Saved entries
——

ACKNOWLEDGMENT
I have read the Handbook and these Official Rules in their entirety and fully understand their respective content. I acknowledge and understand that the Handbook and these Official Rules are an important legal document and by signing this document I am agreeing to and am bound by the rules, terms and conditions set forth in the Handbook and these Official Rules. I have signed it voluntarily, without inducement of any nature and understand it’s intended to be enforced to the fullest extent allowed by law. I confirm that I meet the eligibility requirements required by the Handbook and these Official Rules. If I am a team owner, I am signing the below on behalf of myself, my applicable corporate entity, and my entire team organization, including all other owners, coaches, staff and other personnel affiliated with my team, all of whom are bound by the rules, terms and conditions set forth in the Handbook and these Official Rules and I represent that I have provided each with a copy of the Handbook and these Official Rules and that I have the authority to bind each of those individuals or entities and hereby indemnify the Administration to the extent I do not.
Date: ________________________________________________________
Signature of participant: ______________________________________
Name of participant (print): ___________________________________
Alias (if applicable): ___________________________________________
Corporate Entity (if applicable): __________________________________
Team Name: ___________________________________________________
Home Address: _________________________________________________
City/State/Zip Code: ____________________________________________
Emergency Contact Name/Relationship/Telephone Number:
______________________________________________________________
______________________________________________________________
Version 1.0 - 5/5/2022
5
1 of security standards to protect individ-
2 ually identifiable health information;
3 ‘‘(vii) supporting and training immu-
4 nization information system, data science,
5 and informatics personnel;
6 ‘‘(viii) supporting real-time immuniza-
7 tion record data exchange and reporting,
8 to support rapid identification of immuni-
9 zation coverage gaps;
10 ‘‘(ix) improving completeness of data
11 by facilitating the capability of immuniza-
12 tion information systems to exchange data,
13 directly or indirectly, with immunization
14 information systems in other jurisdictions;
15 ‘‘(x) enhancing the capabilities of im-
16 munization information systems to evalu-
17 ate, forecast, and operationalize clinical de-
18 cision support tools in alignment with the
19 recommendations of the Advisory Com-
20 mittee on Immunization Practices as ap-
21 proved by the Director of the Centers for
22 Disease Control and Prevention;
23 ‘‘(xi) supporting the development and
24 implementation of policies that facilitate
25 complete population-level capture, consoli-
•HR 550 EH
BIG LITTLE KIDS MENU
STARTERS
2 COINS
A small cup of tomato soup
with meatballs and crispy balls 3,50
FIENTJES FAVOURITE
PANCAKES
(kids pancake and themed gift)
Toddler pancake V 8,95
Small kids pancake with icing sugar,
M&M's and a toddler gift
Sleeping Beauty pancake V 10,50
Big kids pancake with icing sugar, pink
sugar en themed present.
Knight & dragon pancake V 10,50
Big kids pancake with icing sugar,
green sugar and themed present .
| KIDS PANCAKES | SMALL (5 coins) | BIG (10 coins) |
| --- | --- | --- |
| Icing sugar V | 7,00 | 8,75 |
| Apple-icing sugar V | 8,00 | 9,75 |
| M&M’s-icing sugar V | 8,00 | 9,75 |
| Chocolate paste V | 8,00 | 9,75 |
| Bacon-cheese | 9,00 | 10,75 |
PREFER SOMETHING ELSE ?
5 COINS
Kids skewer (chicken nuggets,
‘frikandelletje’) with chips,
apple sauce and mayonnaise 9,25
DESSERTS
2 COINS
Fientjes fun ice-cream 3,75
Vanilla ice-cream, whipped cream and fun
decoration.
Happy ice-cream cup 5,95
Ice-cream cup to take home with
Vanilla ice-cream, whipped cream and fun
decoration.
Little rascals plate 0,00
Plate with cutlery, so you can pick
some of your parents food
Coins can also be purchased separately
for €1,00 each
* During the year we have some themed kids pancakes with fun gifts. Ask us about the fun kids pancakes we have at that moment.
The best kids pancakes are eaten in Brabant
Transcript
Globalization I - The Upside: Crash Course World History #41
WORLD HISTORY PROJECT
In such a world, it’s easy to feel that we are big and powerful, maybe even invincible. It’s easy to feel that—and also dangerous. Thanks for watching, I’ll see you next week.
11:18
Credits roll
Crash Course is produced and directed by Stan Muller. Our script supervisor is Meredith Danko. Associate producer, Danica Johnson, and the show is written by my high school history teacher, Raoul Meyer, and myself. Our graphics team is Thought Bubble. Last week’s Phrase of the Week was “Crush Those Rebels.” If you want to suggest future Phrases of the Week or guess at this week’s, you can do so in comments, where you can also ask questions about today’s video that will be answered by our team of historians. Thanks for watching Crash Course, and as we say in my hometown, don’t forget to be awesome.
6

——

Figure out how many lines above hold "personnel", then give that number alone.

Answer for this exercise. 2